The close cooperation between Scotland’s universities and companies has created a united community of innovation to rival the world’s biggest centers of academic excellence. In collaboration with Scottish Development International (SDI) and a government determined to attract the best in academic and business excellence, Scotland offers a huge range of free support and incentives to companies investing in the country’s people and economy. Scotland’s universities house a number of research and development centers and institutes, which themselves have spawned a number of companies in the wind energy arena that have already produced advanced products and services, and others are involved in the further commercialization of research projects to add to the body of work coming out of Scotland.
Simultaneous to the rather aggressive development and deployment of wind energy technologies, Scotland is also deeply invested in leveraging innovative marine energy technology. The Scottish government is working proactively to promote continued development in tough economic times with initiatives such as the Saltire Prize, awarding a £10 million challenge prize for advances in marine renewable energy. Jaison Morgan, an advisor to President Obama and leading expert in the use of innovation prizes, recently lauded Salmond as being “ahead of the White House” for implementing this prize to drive renewable technology innovation. Scotland already has other innovative incentives in place to support the development of marine energy (wave and tidal). The Crown Estate has completed a licensing round for the Pentland Firth between mainland Scotland and the islands of Orkney, which is the first commercial scale development in the world for wave and tidal energy. This 1200MW development will be operational by 2020 and will utilize technologies trialed and tested at the EMEC in Orkney. Figure 3
In recent weeks Atlantis Resources Corporation has successfully deployed its AK1000™ tidal turbine, the world’s largest rotor diameter tidal turbine, on its subsea berth in 35 meters of water at the EMEC. The device is one of a number of technologies currently being tested at EMEC, and it is 22.5m tall, weighs 1,300 metric tons, and has a twin set of 18m diameter rotors.
In a parallel development that will take offshore wind into a new technical dimension, Statoil—a Norwegian-based oil company—is discussing the possibility of developing the world’s first floating wind farm in Scotland. The company has identified two potential sites, one off the coast of Lewis and one off of Aberdeenshire, that could be suitable for a pilot park, testing the concept of their Hywind floating turbines further.
Statoil has already constructed a full-scale prototype Hywind unit, anchored 10 kilometres offshore at Karmøy in Norway. The floating wind turbine is performing beyond expectations and has delivered power to the grid since September 2009. The next stage of the project could involve constructing between three and five Hywind units to document the commercial potential of the concept.

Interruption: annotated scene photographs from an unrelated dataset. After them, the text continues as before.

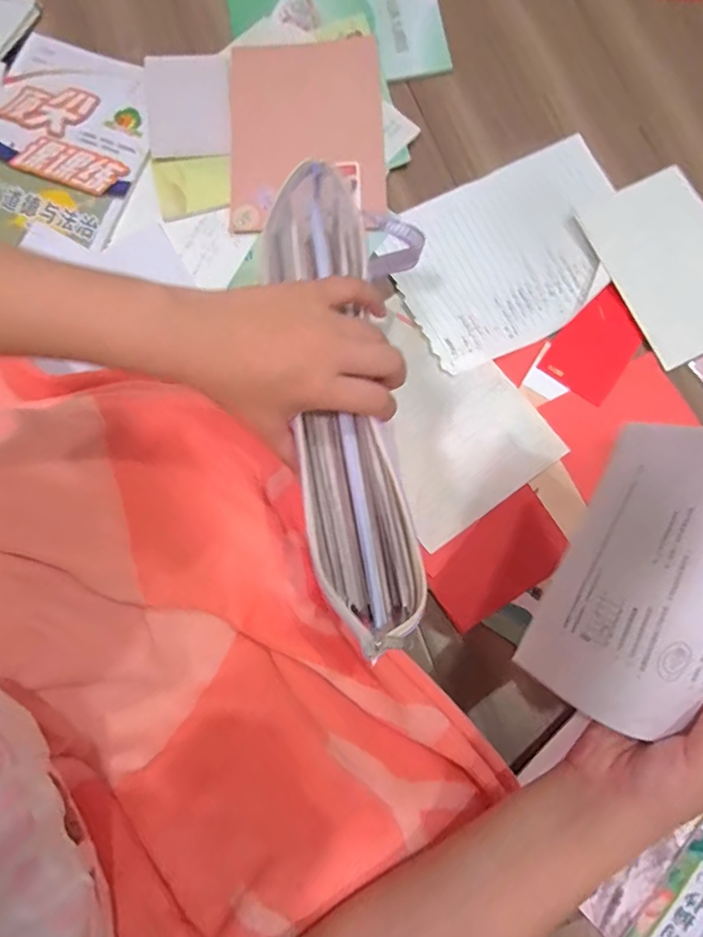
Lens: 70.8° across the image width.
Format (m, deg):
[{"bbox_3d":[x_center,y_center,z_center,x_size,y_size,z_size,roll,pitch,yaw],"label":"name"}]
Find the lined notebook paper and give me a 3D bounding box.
[{"bbox_3d":[0.182,-0.246,0.567,0.284,0.015,0.205,-26,80,-4],"label":"lined notebook paper"}]

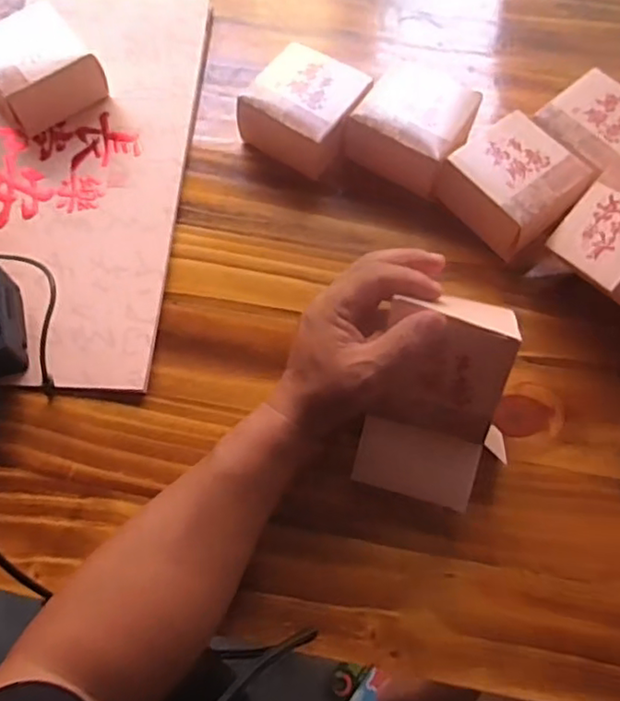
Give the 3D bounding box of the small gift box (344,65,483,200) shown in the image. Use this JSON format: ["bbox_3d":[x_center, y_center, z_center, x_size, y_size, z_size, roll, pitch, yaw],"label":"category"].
[{"bbox_3d":[0.093,-0.196,0.542,0.095,0.065,0.099,30,70,13],"label":"small gift box"}]

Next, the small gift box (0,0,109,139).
[{"bbox_3d":[-0.245,-0.254,0.553,0.092,0.063,0.074,-36,73,-13],"label":"small gift box"}]

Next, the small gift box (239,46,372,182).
[{"bbox_3d":[-0.005,-0.210,0.544,0.094,0.058,0.090,28,71,10],"label":"small gift box"}]

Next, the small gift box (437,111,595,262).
[{"bbox_3d":[0.170,-0.136,0.509,0.087,0.049,0.090,-39,74,-14],"label":"small gift box"}]

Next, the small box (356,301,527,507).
[{"bbox_3d":[0.087,0.036,0.428,0.086,0.146,0.051,14,23,8],"label":"small box"}]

Scotland’s unique collaborative environment, innovative spirit, wealth of natural resources, and experience in energy research and production has allowed a nation of five million to take the reigns as a pioneer in wind energy. At a time of global need for new, alternative sources of energy, this small nation has a vital role to play in leading the way for the next generation of energy research and production, and in influencing other countries to follow suit.
Note: Scottish Development International is the country’s inward investment agency, providing advice and support to international companies looking to invest in Scotland. It also provides support to Scottish companies doing business across the globe.